I've been doing some more research on dither - the Wikipedia article
is actually very good - I'm now completely convinced that dither need not be applied when simply adding 8-bits of zeros to 16-bit audio, because there is no re-quantization taking place
However, it's less clear to me whether or not dither is required in general
when upsampling. When upsampling, but remaining at a 16-bit word size, the samples are being modified and, as such, re-quantized; therefore dither must be applied, and indeed, sox automatically adds dither with the following command-line:
sox 16_44_input.FLAC -b16 -C0 16_88_output.FLAC rate -vMab 90.7 88200
But what about upsampling whilst simultaneously increasing word length to 24 bits
. Sox does *not* apply dither automatically with this command-line*:
sox 16_44_input.FLAC -b24 -C0 24_88_output.FLAC rate -vMab 90.7 88200
I've been forcing high pass dither in this scenario:
sox 16_44_input.FLAC -b24 -C0 24_88_output.FLAC rate -vMab 90.7 88200 dither -S
Now, I'm sure this does no harm with a 24-bit signal where you're never going to hear the bottom few LSBs, but is what I'm doing unnecessary? I'm beginning to think it might be, but I can't quite put the logical argument in place. Is it that the extra 8 bits provide the extra accuracy to describe the re-quantization?
On a slightly related subject, I'm trying to figure out whether or not resolution enhancement is relevant when upsampling and increasing word size and, if so, how to apply it to the 16-bit signal prior to upsampling. I'm not convinced that it is or it isn't required, but given that the 24-bit samples will utilize all 24 bits after upsampling, I'm leaning on the side of "not necessary". As a corollary, is resolution enhancement a "relic" of the pre-upsampling world?
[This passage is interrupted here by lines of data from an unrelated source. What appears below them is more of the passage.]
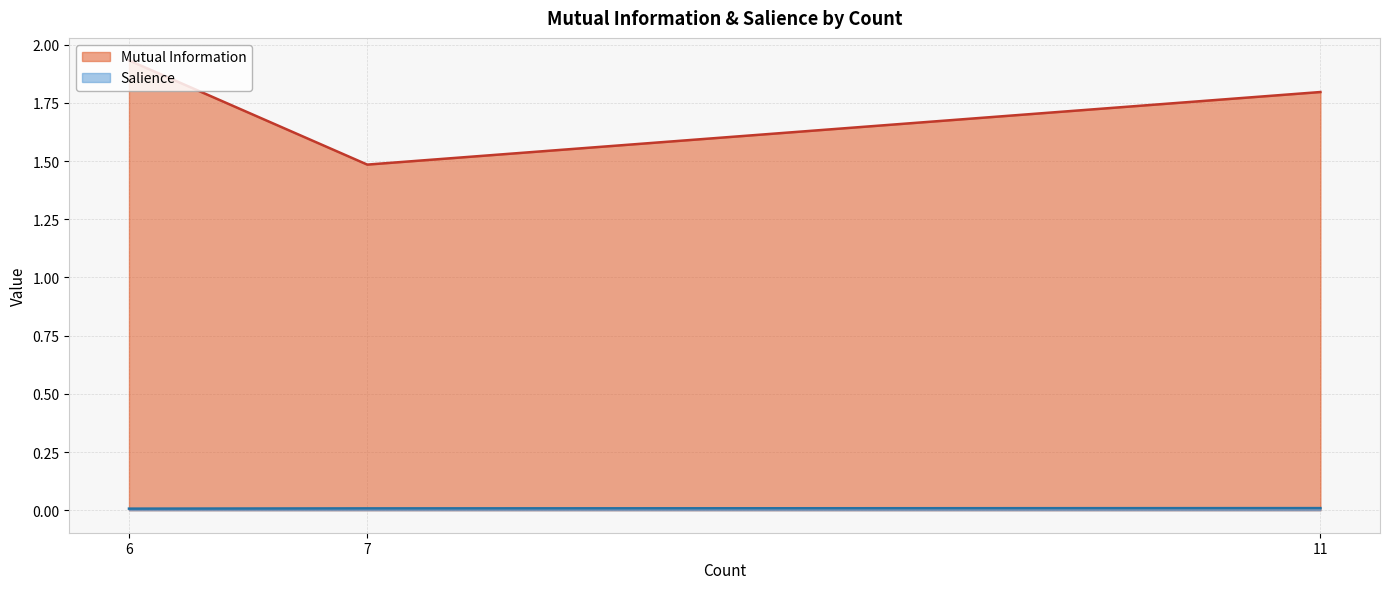

Which category has the highest value across all series?

6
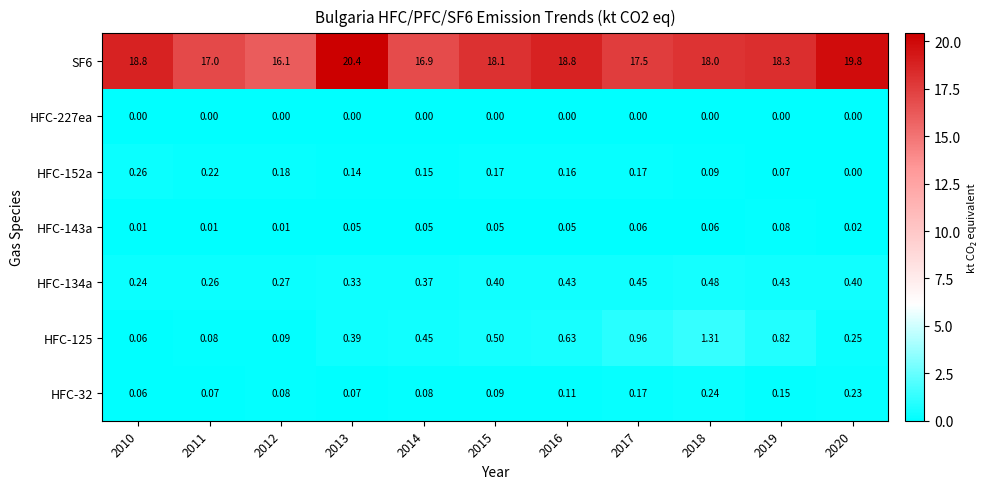

Rank the series at 2013 from highest to lowest value.

SF6, HFC-125, HFC-134a, HFC-152a, HFC-32, HFC-143a, HFC-227ea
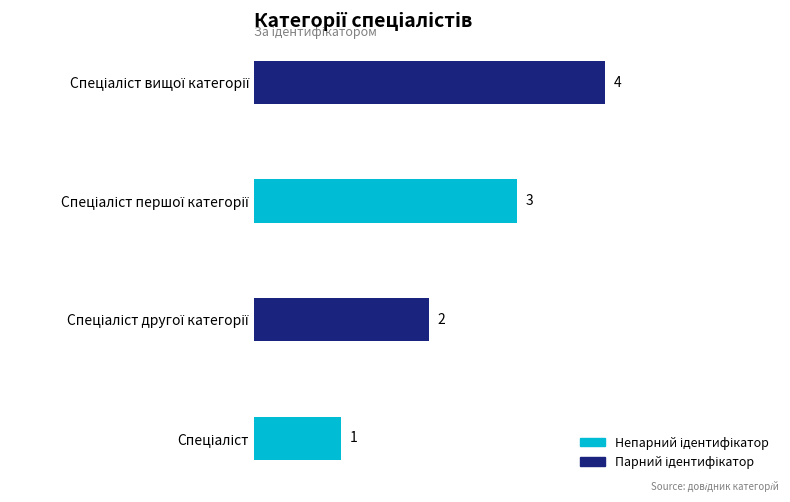

Count the values in the range 2 to 4.

3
If one did want to perform resolution enhancement, I believe that the Wadia document provides all the pointers that are needed, though when it says that Wadia adds a 9-bit signal to the 16-bit audio, whilst correct, it's a little misleading if you don't have your wits about you. Bear in mind that 16-bit audio is +/- 15-bits with the 16-bit effectively being the sign bit. What Wadia is doing is adding a 9-bit *signed* signal - i.e. +/- 8-bits - to the original 16-bit audio. By adding (or subtracting) *8* bits into the "empty" 8-bits in the new 24-bit word, it will never overflow into the LSB of the original 16-bit word.
The final thing about resolution enhancement that I need to understand is how the (TPDF) amplitude distribution and the frequency distribution of the resolution enhancement combine to create the resolution enhancing signal.
Any thoughts greatly welcomed!
* To thicken the plot, if you specify "dither" as a DSP effect explicitly, the -a option invokes an algorithm which attempts to work out if dither is required or not. In this case, dither *is* applied automatically for both these command-lines:
sox 16_44_input.FLAC -b16 -C0 16_88_output.FLAC rate -vMab 90.7 88200 dither -a
sox 16_44_input.FLAC -b24 -C0 24_88_output.FLAC rate -vMab 90.7 88200 dither -a
The sox man page does suggest that this algorithm isn't perfect though.